= Data listing =
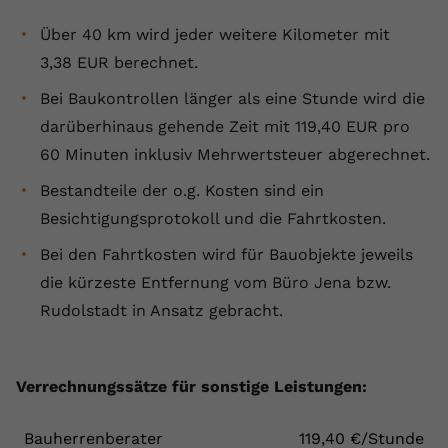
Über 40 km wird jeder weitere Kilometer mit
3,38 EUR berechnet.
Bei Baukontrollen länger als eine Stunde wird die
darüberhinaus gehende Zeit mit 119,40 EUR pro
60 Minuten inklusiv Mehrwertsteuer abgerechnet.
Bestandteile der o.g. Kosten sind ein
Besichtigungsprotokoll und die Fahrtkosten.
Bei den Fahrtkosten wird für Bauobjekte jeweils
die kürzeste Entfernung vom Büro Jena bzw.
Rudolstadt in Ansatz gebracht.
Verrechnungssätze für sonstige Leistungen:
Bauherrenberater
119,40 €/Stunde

* * *

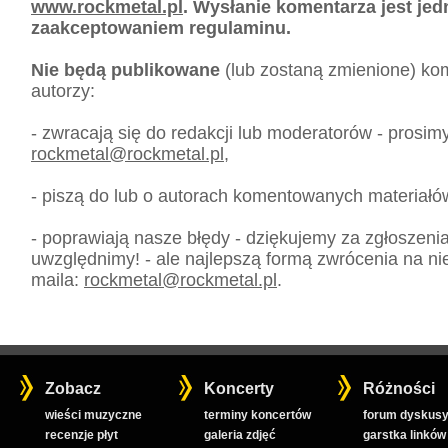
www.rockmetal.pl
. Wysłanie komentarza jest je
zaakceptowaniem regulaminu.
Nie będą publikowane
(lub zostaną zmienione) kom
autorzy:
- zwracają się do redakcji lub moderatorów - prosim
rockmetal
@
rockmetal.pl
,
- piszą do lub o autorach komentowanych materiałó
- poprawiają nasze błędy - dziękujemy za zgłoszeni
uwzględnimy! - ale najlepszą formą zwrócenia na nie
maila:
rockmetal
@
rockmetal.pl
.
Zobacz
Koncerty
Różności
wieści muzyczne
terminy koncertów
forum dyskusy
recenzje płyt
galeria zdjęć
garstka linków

= What you should do =
Repeat exactly the lines above from the one with "Über 40 km wird jeder weitere Kilometer mit" up to and including the one with "119,40 €/Stunde". No other line belongs in the reply.

= Your solution =
Über 40 km wird jeder weitere Kilometer mit
3,38 EUR berechnet.
Bei Baukontrollen länger als eine Stunde wird die
darüberhinaus gehende Zeit mit 119,40 EUR pro
60 Minuten inklusiv Mehrwertsteuer abgerechnet.
Bestandteile der o.g. Kosten sind ein
Besichtigungsprotokoll und die Fahrtkosten.
Bei den Fahrtkosten wird für Bauobjekte jeweils
die kürzeste Entfernung vom Büro Jena bzw.
Rudolstadt in Ansatz gebracht.
Verrechnungssätze für sonstige Leistungen:
Bauherrenberater
119,40 €/Stunde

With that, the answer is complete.